A note of caution with respect to the validity of all these reported effects of the components of BU is required, as nearly all these experiments have been performed in vitro. It is well known that general and specific effects may be difficult to separate in vitro unless careful dose-response associations have been established. Dose-response association of mixtures are, however, problematic, as non-effective compounds may have a low median lethal dose. The alternative approach is to perform experiments in vivo, as in the present study (63,64). In the present study, it was revealed that the effects of BU extract are selective (only liver cancer cells are inhibited in their growth, as demonstrated by the normal liver-body weight ratio, while normal liver cells are not affected as revealed by the unaltered ALT and albumin concentrations in serum). Furthermore, the present study attributed a selective mechanism of action to the BU extract, as the beneficial effect of BU extract corresponded with a decreased VEGF expression in the cancerous areas. This indicates that the respective components of BU must, therefore, contain active ingredients and should allow their isolation and characterization by established reductionist schemes, including testing the effectivity of mixtures which have one component removed.

Sorafenib is an oral multikinase inhibitor that is used globally for the treatment of advanced or metastatic HCC (65). The dose of Sorafenib used in the present study (30 mg/kg/day) was based on previous studies (30-34). This dose of Sorafenib produces complete tumor growth inhibition in mice (30) and reduced tumor angiogenesis in a mouse HCC xenograft model (34), with a skin rash at the beginning of the treatment as a minor side-effect in mice (31). The present study revealed that Sorafenib at the dose administered decreased the liver-to-body weight ratio and serum albumin concentration, and increased serum ALT activity more than the BU extract at any of the three concentrations used. These results indicate that Sorafenib caused hepatocyte injury in rats. Accordingly, Kuroda et al (66) reported that patients with HCC who were treated with 400 mg Sorafenib twice daily for 2 months had increased serum concentrations of transaminases and bilirubin. Histologically, these livers exhibited hepatocyte degeneration, necrosis, lymphocyte infiltration and cholestasis (66).
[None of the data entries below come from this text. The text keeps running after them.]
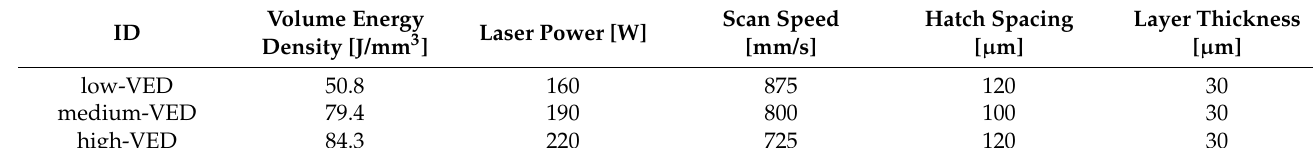
Table 2. Fabrication parameters for AISI 316L specimens.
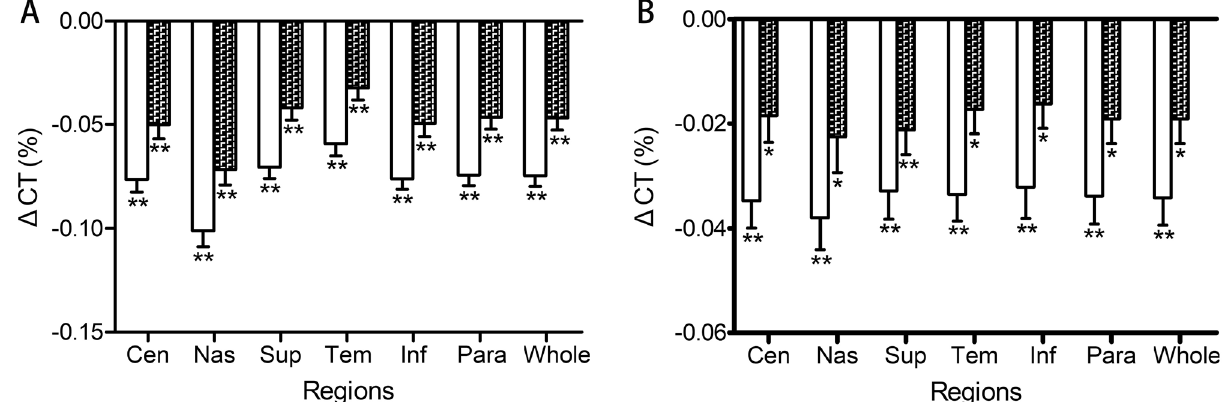
Figure 2. Changes in CT% at different locations immediately after exercise and after rest. ( A ) Changes of CT% at different locations of myopic eyes. ( B ) Changes of CT% at different locations of emmetropic eyes. The error bars represent the standard error of the mean (*, p < 0.05; **, p < 0.001 vs. pre-exercise, respectively). CT choroidal thickness; Cen central region; Nas nasal; Sup superior; Tem temporal; Inf inferior represents the mean data of inner and outer regions. Para, parafoveal region; Whole, whole region.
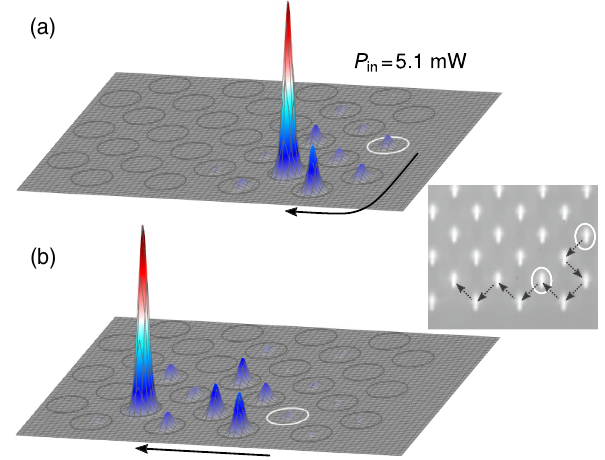
FIG. 4. Solitonlike edge states traveling unidirectionally around a corner. (a),(b) Experimentally measured output intensity pat- 5 . 1 mW associated with the IPR peak in Fig. 3(a). terns for P in ¼ Here, δ ¼ 0 . 26 ; the white circles indicate the lattice sites where the light is launched at the input. The inset shows the path of the most intense site. In both cases [i.e., (a) and (b)], the state propagates two lattice constants: the first around the corner, the second along the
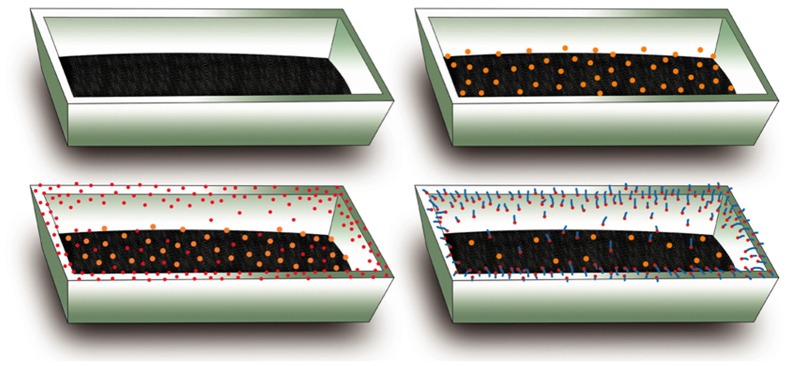
A schematic illustration for the growth process of Si3N4 NWs.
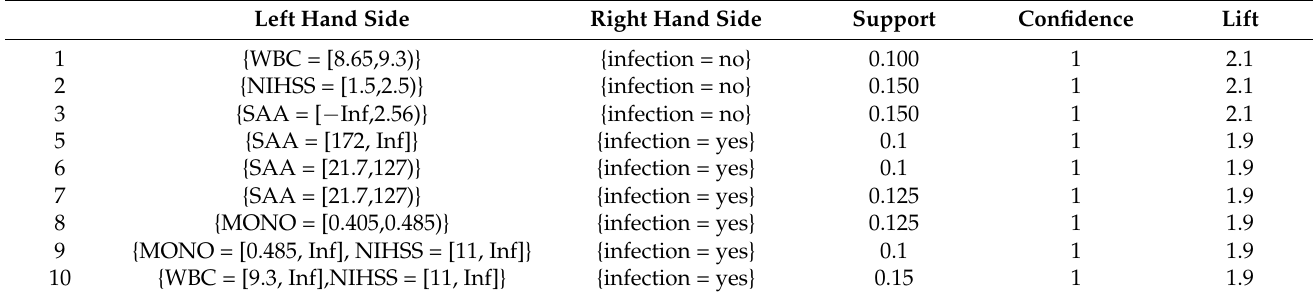
Table 4. Classification and association rules in the discovery subgroup.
The comparable effectivity of reducing tumor growth and the lesser degree of cytotoxicity, even at the highest concentration used, make BU extract or its active principle an attractive candidate to support or even replace Sorafenib in the treatment of HCC.

An alcoholic extract of the traditional Thai remedy BU decreased HCC growth and cancerous VEGF expression in vivo, without exhibiting a measurable degree of hepatotoxicity. The present study, to the best of our knowledge, for the first time, reveals a selective anti-neoplastic effect and, therefore, qualifies as a promising medical herb for further evaluation as a form of treatment of HCC.